Can you copy the items from the start through the line containing "kurallara tabidir. Aksi durumda komşuların", swapping "binanın" for "yapının" and leaving everything else unchanged?
-*-*-
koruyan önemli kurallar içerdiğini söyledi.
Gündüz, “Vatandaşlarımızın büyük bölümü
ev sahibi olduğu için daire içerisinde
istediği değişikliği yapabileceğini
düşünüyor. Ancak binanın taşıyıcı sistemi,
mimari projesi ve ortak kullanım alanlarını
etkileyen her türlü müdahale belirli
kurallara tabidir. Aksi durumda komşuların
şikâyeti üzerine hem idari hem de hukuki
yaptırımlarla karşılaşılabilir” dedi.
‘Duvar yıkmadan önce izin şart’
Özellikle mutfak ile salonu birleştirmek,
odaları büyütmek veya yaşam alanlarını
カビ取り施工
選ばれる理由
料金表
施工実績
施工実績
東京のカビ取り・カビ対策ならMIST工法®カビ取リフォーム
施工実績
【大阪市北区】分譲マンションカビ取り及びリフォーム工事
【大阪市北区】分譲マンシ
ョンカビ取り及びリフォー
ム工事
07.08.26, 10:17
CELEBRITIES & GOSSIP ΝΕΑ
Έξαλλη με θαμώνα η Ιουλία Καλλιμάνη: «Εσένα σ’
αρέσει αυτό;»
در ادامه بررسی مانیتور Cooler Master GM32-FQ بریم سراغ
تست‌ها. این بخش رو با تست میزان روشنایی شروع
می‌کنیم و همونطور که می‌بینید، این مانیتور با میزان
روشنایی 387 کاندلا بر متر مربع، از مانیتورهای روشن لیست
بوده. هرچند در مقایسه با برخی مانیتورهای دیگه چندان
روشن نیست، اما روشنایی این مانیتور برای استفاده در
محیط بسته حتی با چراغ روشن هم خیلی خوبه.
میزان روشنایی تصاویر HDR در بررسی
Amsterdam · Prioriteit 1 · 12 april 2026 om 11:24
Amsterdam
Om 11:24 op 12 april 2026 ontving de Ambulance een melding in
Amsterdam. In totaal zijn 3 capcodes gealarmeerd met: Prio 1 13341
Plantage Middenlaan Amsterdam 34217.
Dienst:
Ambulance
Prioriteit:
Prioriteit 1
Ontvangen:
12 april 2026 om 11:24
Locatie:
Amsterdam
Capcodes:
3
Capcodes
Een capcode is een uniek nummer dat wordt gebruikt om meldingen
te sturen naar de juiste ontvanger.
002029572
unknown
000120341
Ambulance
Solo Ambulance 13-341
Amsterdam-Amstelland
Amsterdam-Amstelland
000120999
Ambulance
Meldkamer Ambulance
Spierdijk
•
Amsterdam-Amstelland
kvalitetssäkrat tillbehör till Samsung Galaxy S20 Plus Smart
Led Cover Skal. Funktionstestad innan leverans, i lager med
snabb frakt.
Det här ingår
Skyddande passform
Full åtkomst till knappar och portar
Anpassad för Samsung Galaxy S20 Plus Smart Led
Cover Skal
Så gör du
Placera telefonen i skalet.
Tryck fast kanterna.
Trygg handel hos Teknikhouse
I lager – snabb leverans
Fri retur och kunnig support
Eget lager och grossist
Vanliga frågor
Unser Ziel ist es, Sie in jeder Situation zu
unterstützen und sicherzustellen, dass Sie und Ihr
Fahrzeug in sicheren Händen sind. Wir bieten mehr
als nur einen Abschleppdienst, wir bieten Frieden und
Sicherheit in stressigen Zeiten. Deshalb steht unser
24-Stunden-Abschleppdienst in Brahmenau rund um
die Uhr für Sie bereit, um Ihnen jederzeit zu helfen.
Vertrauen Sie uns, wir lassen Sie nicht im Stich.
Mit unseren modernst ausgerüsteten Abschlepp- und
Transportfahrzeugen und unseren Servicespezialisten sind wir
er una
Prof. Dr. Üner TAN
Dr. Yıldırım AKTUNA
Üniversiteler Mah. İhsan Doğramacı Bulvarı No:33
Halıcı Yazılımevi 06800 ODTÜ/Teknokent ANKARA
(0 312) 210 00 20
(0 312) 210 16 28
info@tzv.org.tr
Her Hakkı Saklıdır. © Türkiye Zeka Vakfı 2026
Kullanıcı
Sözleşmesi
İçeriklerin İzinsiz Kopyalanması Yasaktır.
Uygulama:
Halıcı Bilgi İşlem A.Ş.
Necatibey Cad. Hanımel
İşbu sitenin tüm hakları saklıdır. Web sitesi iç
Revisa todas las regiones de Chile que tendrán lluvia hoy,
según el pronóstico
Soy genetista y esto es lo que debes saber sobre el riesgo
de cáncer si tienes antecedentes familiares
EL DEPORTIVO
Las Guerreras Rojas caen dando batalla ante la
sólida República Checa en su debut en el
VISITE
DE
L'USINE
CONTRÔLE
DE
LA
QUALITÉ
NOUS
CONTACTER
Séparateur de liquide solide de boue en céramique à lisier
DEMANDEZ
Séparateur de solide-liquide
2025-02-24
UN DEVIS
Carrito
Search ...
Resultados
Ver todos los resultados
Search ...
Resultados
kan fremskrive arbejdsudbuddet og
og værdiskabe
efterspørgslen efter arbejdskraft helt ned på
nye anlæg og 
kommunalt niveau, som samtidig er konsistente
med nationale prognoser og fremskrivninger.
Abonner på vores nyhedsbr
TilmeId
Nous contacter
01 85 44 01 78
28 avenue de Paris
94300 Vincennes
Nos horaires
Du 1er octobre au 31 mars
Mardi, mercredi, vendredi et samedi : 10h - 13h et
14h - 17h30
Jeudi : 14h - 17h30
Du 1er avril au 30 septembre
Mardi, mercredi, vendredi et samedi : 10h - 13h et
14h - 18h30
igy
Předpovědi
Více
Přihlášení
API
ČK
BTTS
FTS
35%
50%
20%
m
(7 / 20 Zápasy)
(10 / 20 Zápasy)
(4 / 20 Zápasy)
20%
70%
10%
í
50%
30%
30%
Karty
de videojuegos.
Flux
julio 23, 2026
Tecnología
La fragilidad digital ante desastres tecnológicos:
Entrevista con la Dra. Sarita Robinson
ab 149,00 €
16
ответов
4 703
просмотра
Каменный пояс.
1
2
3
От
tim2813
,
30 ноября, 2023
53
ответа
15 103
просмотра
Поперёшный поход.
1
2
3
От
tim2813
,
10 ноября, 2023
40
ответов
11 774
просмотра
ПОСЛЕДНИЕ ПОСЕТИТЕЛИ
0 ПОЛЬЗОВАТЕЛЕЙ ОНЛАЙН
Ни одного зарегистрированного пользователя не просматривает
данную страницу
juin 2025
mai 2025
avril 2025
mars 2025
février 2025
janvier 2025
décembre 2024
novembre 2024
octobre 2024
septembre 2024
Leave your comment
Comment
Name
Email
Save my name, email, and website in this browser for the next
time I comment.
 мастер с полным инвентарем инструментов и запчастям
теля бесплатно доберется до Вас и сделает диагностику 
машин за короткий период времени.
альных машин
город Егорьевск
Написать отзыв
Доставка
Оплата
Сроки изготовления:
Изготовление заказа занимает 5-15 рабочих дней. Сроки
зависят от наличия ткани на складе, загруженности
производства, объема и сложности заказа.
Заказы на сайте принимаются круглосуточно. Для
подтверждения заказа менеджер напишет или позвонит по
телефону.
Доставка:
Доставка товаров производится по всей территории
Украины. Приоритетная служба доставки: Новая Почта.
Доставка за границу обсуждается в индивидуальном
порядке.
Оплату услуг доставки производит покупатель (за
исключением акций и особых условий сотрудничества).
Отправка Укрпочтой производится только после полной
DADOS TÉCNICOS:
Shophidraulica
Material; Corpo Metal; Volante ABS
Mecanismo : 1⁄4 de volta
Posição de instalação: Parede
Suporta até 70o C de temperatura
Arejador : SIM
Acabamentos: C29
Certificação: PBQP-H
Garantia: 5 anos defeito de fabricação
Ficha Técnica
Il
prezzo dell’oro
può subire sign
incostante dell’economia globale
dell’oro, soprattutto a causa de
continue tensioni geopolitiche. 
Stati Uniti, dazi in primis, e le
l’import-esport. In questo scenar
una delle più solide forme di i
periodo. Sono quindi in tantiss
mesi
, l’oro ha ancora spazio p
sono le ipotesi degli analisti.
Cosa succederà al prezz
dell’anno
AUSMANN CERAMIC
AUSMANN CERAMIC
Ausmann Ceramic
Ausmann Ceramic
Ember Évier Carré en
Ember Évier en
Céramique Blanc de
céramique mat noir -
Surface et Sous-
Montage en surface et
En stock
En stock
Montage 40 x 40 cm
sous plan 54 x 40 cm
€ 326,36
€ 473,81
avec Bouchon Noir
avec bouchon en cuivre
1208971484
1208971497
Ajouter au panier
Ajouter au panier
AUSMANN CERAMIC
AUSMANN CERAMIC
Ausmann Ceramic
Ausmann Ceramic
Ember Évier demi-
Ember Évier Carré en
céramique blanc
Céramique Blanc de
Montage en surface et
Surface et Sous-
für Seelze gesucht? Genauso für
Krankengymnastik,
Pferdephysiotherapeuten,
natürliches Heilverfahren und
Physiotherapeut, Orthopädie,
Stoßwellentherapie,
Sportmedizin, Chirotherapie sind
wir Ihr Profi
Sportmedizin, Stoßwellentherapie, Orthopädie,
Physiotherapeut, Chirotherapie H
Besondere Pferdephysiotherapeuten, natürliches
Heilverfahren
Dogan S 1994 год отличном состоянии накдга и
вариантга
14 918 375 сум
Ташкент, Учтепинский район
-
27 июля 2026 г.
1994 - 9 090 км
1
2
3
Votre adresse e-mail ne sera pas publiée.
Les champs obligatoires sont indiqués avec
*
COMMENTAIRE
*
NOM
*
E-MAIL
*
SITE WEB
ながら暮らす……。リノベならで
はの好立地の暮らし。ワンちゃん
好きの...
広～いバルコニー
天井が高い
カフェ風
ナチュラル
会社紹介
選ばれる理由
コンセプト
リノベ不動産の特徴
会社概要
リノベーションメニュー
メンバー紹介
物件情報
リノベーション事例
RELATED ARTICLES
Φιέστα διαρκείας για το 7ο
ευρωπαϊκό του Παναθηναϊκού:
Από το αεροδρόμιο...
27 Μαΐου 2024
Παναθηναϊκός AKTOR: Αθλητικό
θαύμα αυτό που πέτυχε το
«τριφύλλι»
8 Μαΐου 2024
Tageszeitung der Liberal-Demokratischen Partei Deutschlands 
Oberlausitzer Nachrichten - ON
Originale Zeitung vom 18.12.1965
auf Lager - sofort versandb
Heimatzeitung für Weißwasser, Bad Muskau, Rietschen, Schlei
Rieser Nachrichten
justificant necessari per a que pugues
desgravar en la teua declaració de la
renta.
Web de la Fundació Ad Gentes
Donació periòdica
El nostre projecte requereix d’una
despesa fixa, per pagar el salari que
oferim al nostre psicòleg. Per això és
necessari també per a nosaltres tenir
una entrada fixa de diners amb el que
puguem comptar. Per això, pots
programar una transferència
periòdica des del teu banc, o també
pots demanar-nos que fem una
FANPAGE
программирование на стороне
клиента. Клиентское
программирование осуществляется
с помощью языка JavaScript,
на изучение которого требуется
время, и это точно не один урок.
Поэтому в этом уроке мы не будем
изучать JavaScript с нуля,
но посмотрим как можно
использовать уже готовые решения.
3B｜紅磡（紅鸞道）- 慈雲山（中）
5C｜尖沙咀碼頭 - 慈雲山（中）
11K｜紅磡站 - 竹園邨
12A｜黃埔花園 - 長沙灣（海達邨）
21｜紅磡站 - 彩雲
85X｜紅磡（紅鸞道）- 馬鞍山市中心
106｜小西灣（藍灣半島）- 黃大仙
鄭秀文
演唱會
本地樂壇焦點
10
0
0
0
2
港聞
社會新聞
-*-*-
**Expected answer:**
koruyan önemli kurallar içerdiğini söyledi.
Gündüz, “Vatandaşlarımızın büyük bölümü
ev sahibi olduğu için daire içerisinde
istediği değişikliği yapabileceğini
düşünüyor. Ancak yapının taşıyıcı sistemi,
mimari projesi ve ortak kullanım alanlarını
etkileyen her türlü müdahale belirli
kurallara tabidir. Aksi durumda komşuların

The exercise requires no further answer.